--- DATA PROVIDED Enclosed Below ---

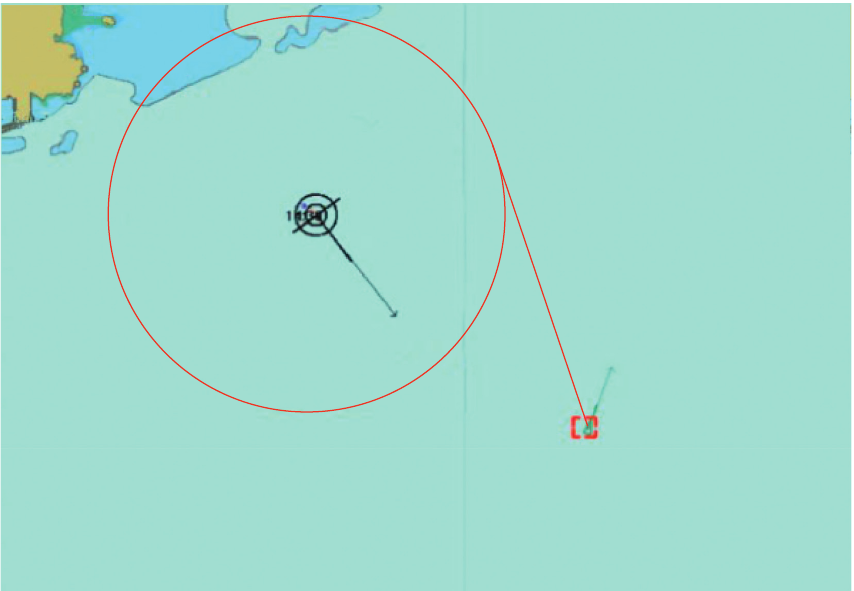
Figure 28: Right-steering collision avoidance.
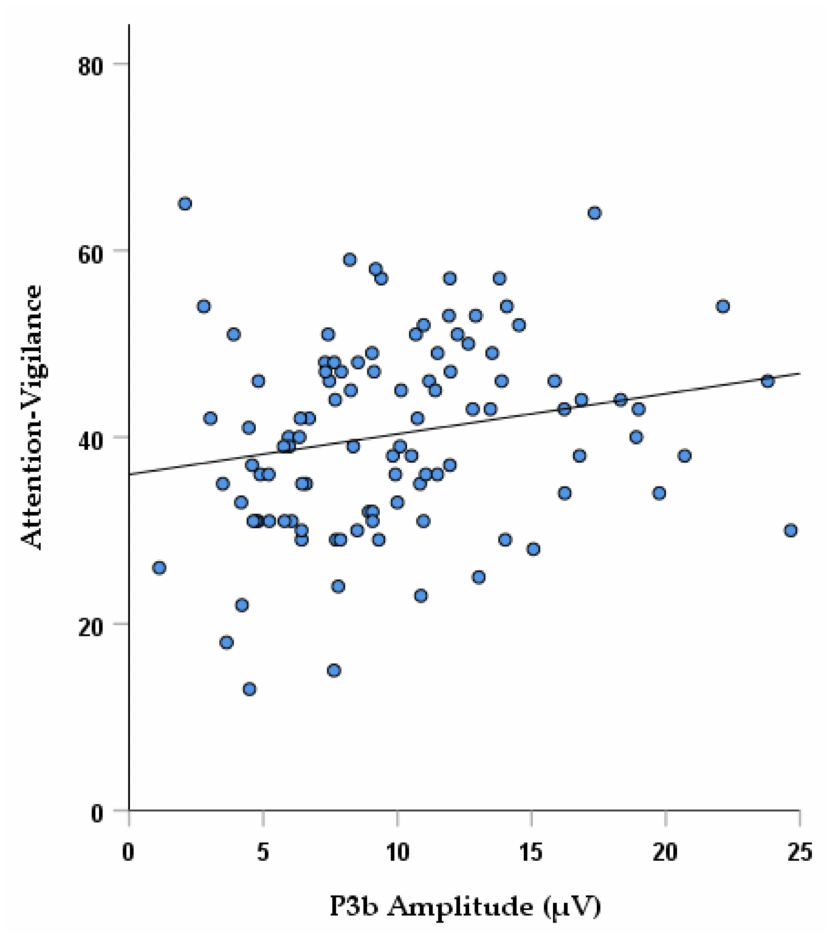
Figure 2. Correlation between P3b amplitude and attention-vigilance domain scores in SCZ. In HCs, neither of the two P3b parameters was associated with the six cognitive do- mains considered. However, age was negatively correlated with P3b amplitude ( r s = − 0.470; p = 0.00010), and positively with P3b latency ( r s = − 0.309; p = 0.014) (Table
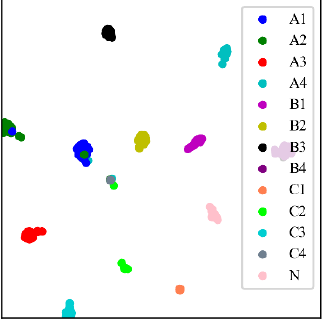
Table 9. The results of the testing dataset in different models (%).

--- End of Enclosed DATA PROVIDED ---

* _REQUIRED ACTION_:
Leaving out only the pictures, reproduce the listing exactly.

* _RESPONSE AREA_:
Figure 28: Right-steering collision avoidance.
Figure 2. Correlation between P3b amplitude and attention-vigilance domain scores in SCZ. In HCs, neither of the two P3b parameters was associated with the six cognitive do- mains considered. However, age was negatively correlated with P3b amplitude ( r s = − 0.470; p = 0.00010), and positively with P3b latency ( r s = − 0.309; p = 0.014) (Table
Table 9. The results of the testing dataset in different models (%).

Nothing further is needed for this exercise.